> _READING PASSAGE_:
Have a look at the histogram function of PIL


Tim
Laszlo Zsolt Nagy wrote:
> Hello David,
>
> Friday, November 26, 2004, 11:18:04 PM, you wrote:
>
>
>
>>For example, for an RGB image:
>
>
>> import sys
>> from PIL import Image
>> from itertools import izip, repeat
>
>
>> if __name__ == "__main__":
>
>
>> im = Image.open(sys.argv[1])
>> r = im.getdata(0)
>> g = im.getdata(1)
>> b = im.getdata(2)
>> print 'Number of colors =', len(colors)
>
>
> Thank you, this was very helpful. I'll try to use this one instead of
> ImageMagick. (The identify program does not work in some cases...)
>

Christos "TZOTZIOY" Georgiou <> writes:

> A set seems more appropriate in this case:
>
> color_count = len(set(izip(r, g, b))) # untested code

Well, while potentially premature optimization, I was trying for
performance in this case. In Python 2.3, the sets module is coded in
Python, and just wraps a dictionary, and when handed an iterable, ends
up looping (in Python) with individual dictionary key assignments.
Although I didn't specifically test sets, when I did a loop like that
myself, it was 5-6 times slower than directly building the dictionary.

That might change in 2.4 with the built-in set - it's still a wrapper
around dict but knows it's just directly setting items to a true value
so can avoid dealing with the tuples that dict does (not to mention I
don't have to build the extra tuple).

Although I expect the direct support in PIL 1.1.5 that Fredrik posted
about will be best.

> >For a greyscale, or single banded image, it should be faster just to
> >use the built-in PIL "histogram" method and take the length of the
> >resulting list.
>
> More like the count of non-zero elements in the histogram; I believe the
> length of the resulting list will be constant (ie 256).

Oops, definitely yes.

-- David

Dataset items
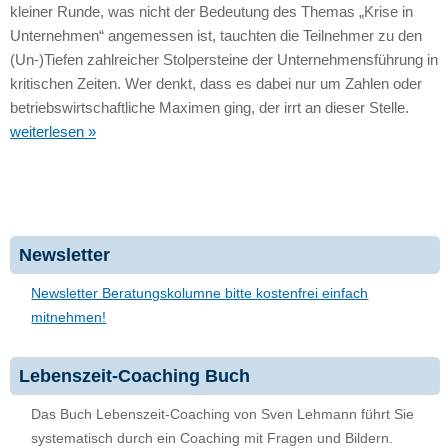
kleiner Runde, was nicht der Bedeutung des Themas „Krise in
Unternehmen“ angemessen ist, tauchten die Teilnehmer zu den
(Un-)Tiefen zahlreicher Stolpersteine der Unternehmensführung in
kritischen Zeiten. Wer denkt, dass es dabei nur um Zahlen oder
betriebswirtschaftliche Maximen ging, der irrt an dieser Stelle.
weiterlesen »
Newsletter
Newsletter Beratungskolumne bitte kostenfrei einfach
mitnehmen!
Lebenszeit-Coaching Buch
Das Buch Lebenszeit-Coaching von Sven Lehmann führt Sie
systematisch durch ein Coaching mit Fragen und Bildern.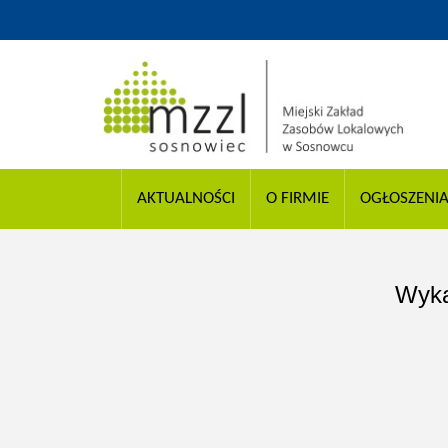
AKTUALNOŚCI
O FIRMIE
OGŁOSZENI
Wyka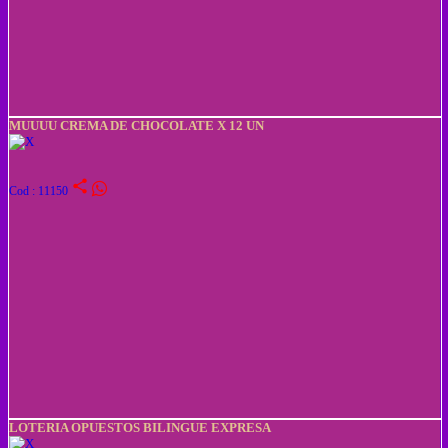
MUUUU CREMA DE CHOCOLATE X 12 UN
share
Cod : 11150
LOTERIA OPUESTOS BILINGUE EXPRESA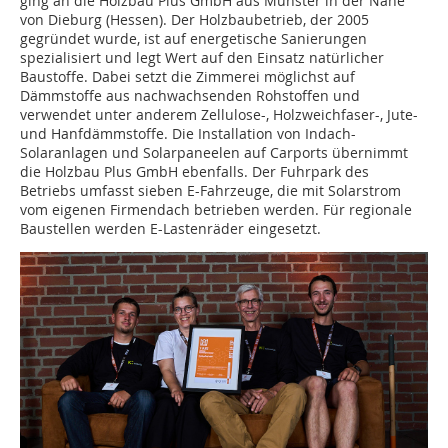
ging an die Holzbau Plus GmbH aus Münster in der Nähe
von Dieburg (Hessen). Der Holzbaubetrieb, der 2005
gegründet wurde, ist auf energetische Sanierungen
spezialisiert und legt Wert auf den Einsatz natürlicher
Baustoffe. Dabei setzt die Zimmerei möglichst auf
Dämmstoffe aus nachwachsenden Rohstoffen und
verwendet unter anderem Zellulose-, Holzweichfaser-, Jute-
und Hanfdämmstoffe. Die Installation von Indach-
Solaranlagen und Solarpaneelen auf Carports übernimmt
die Holzbau Plus GmbH ebenfalls. Der Fuhrpark des
Betriebs umfasst sieben E-Fahrzeuge, die mit Solarstrom
vom eigenen Firmendach betrieben werden. Für regionale
Baustellen werden E-Lastenräder eingesetzt.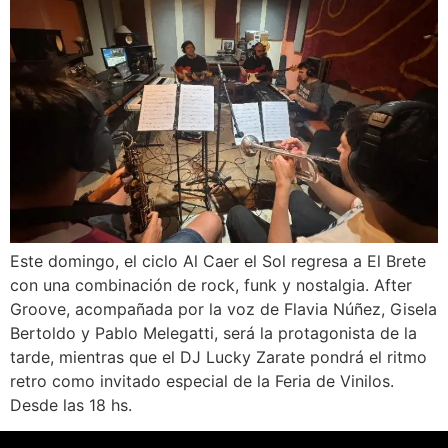
Este domingo, el ciclo Al Caer el Sol regresa a El Brete
con una combinación de rock, funk y nostalgia. After
Groove, acompañada por la voz de Flavia Núñez, Gisela
Bertoldo y Pablo Melegatti, será la protagonista de la
tarde, mientras que el DJ Lucky Zarate pondrá el ritmo
retro como invitado especial de la Feria de Vinilos.
Desde las 18 hs.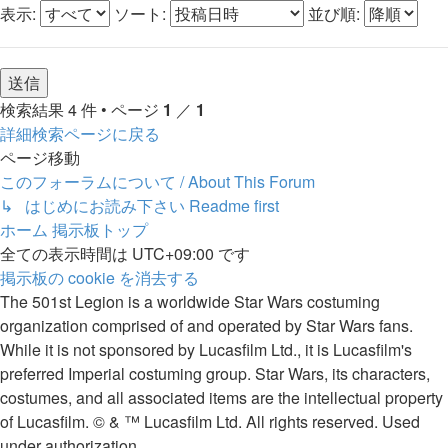
表示:
ソート:
並び順:
検索結果 4 件 • ページ
1
／
1
詳細検索ページに戻る
ページ移動
このフォーラムについて / About This Forum
↳ はじめにお読み下さい Readme first
ホーム
掲示板トップ
全ての表示時間は
UTC+09:00
です
掲示板の cookie を消去する
The 501st Legion is a worldwide Star Wars costuming
organization comprised of and operated by Star Wars fans.
While it is not sponsored by Lucasfilm Ltd., it is Lucasfilm's
preferred Imperial costuming group. Star Wars, its characters,
costumes, and all associated items are the intellectual property
of Lucasfilm. © & ™ Lucasfilm Ltd. All rights reserved. Used
under authorization.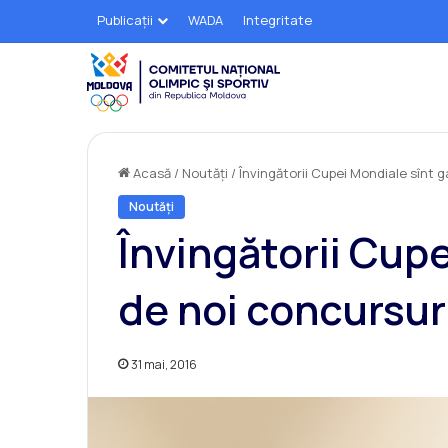
Publicații
WADA
Integritate
Acasă
/
Noutăți
/
Învingătorii Cupei Mondiale sînt 
Noutăți
Învingătorii Cupe
de noi concursur
31 mai, 2016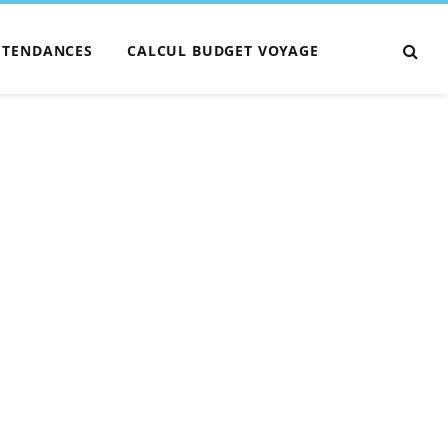
TENDANCES
CALCUL BUDGET VOYAGE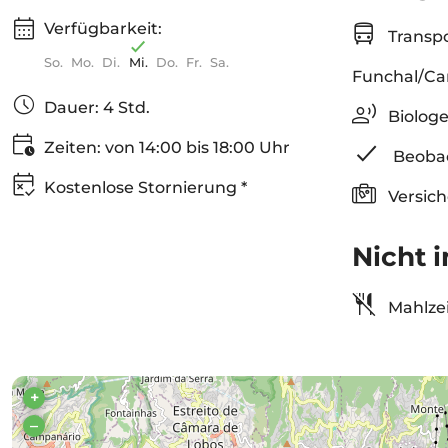
Verfügbarkeit:
Transp
So.
Mo.
Di.
Mi.
Do.
Fr.
Sa.
Funchal/Ca
Dauer: 4 Std.
Biologe
Zeiten: von 14:00 bis 18:00 Uhr
Beoba
Kostenlose Stornierung *
Versic
Nicht i
Mahlzei
+
–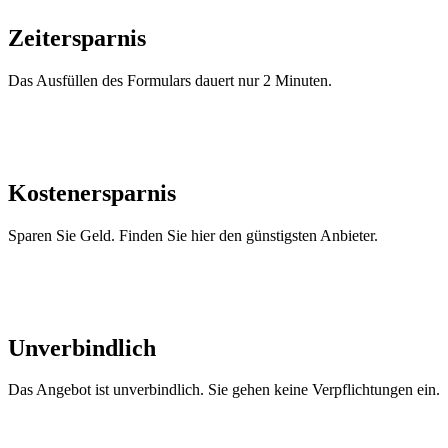
Zeitersparnis
Das Ausfüllen des Formulars dauert nur 2 Minuten.
Kostenersparnis
Sparen Sie Geld. Finden Sie hier den günstigsten Anbieter.
Unverbindlich
Das Angebot ist unverbindlich. Sie gehen keine Verpflichtungen ein.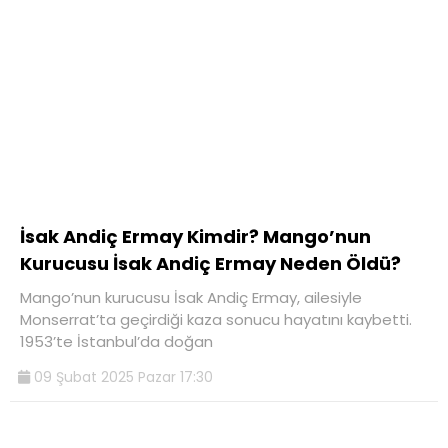
İsak Andiç Ermay Kimdir? Mango’nun
Kurucusu İsak Andiç Ermay Neden Öldü?
Mango’nun kurucusu İsak Andiç Ermay, ailesiyle
Monserrat’ta geçirdiği kaza sonucu hayatını kaybetti.
1953’te İstanbul’da doğan
09 Şubat 2025 Pazar 17:30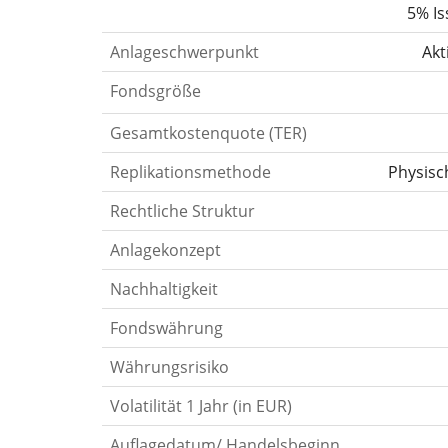
5% I
Anlageschwerpunkt
Akt
Fondsgröße
Gesamtkostenquote (TER)
Replikationsmethode
Physisc
Rechtliche Struktur
Anlagekonzept
Nachhaltigkeit
Fondswährung
Währungsrisiko
Volatilität 1 Jahr (in EUR)
Auflagedatum/ Handelsbeginn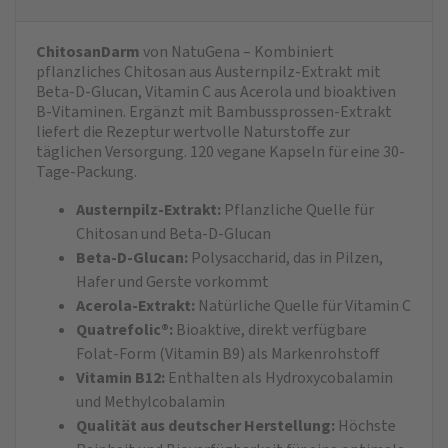
ChitosanDarm
von NatuGena – Kombiniert
pflanzliches Chitosan aus Austernpilz-Extrakt mit
Beta-D-Glucan, Vitamin C aus Acerola und bioaktiven
B-Vitaminen. Ergänzt mit Bambussprossen-Extrakt
liefert die Rezeptur wertvolle Naturstoffe zur
täglichen Versorgung. 120 vegane Kapseln für eine 30-
Tage-Packung.
Austernpilz-Extrakt:
Pflanzliche Quelle für
Chitosan und Beta-D-Glucan
Beta-D-Glucan:
Polysaccharid, das in Pilzen,
Hafer und Gerste vorkommt
Acerola-Extrakt:
Natürliche Quelle für Vitamin C
Quatrefolic®:
Bioaktive, direkt verfügbare
Folat-Form (Vitamin B9) als Markenrohstoff
Vitamin B12:
Enthalten als Hydroxycobalamin
und Methylcobalamin
Qualität aus deutscher Herstellung:
Höchste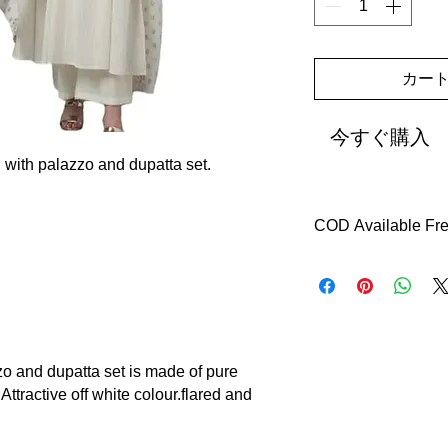
カー
今すぐ購入
 with palazzo and dupatta set.
Delivery with in 7 da
EASY returns with th
refund.
zzo and dupatta set is made of pure
Attractive off white colour.flared and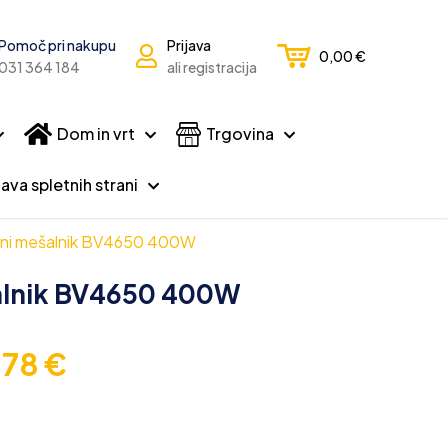
Pomoč pri nakupu
Prijava
0,00
€
031 364 184
ali registracija
Dom in vrt
Trgovina
ava spletnih strani
čni mešalnik BV4650 400W
alnik BV4650 400W
,78
€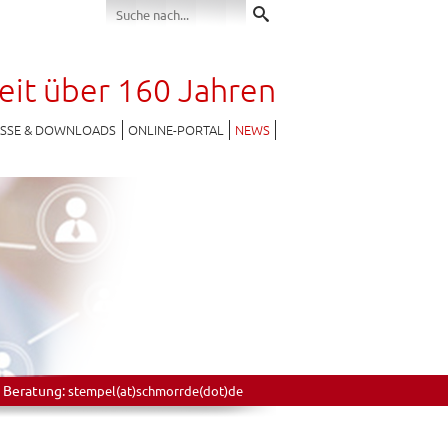
seit über 160 Jahren
ESSE & DOWNLOADS
ONLINE-PORTAL
NEWS
 Beratung:
stempel(at)schmorrde(dot)de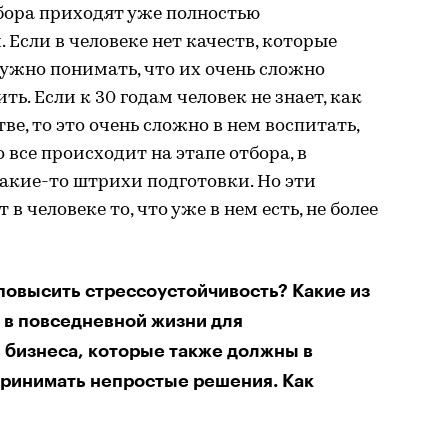
бора приходят уже полностью
Если в человеке нет качеств, которые
ужно понимать, что их очень сложно
ть. Если к 30 годам человек не знает, как
ве, то это очень сложно в нем воспитать,
 все происходит на этапе отбора, в
акие-то штрихи подготовки. Но эти
человеке то, что уже в нем есть, не более
повысить стрессоустойчивость? Какие из
ы в повседневной жизни для
 бизнеса, которые также должны в
принимать непростые решения. Как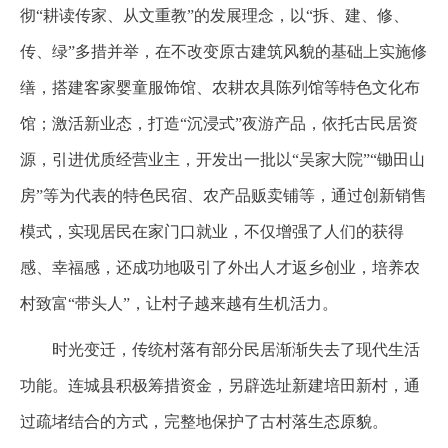
彻“耕读传家、从文重教”的发展理念，以“拆、建、修、
传、绿”多措并举，在不改变原古建筑风貌的基础上实施修
缮，搭建客家婴童服饰馆、农耕农具陈列馆等特色文化布
馆；激活新业态，打造“沉浸式”夜游产品，依托古民居资
源，引进优质经营业主，开发出一批以“吴家大院”“锄田山
房”等为代表的特色民宿、农产品贩卖铺等，通过创新销售
模式，实现居民在家门口就业，不仅增强了人们的获得
感、幸福感，还成功地吸引了外出人才返乡创业，培养农
村致富“带头人”，让村子越来越有生机活力。
时光变迁，传统村落有部分民居渐渐失去了现代生活
功能。连城县积极筹措资金，另辟选址新建培田新村，通
过疏堵结合的方式，完整地保护了古村落生态原貌。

> _TASK LIST_:
(1) Please copy the PIL color-counting thread from "Although I expect" to "Oops, definitely yes.", swapping "list" for "sequence" throughout.
(2) Answer these questions on the PIL color-counting thread:
(a) In which Python version is the sets module coded in Python?
(b) How much slower was the loop with individual key assignments than directly building the dictionary?
(c) What constant length does the reply expect the histogram list to have?

> _RESPONSES IN ORDER_:
(1)
Although I expect the direct support in PIL 1.1.5 that Fredrik posted
about will be best.

> >For a greyscale, or single banded image, it should be faster just to
> >use the built-in PIL "histogram" method and take the length of the
> >resulting sequence.
>
> More like the count of non-zero elements in the histogram; I believe the
> length of the resulting sequence will be constant (ie 256).

Oops, definitely yes.

(2)
(a) Python 2.3
(b) 5-6 times slower
(c) 256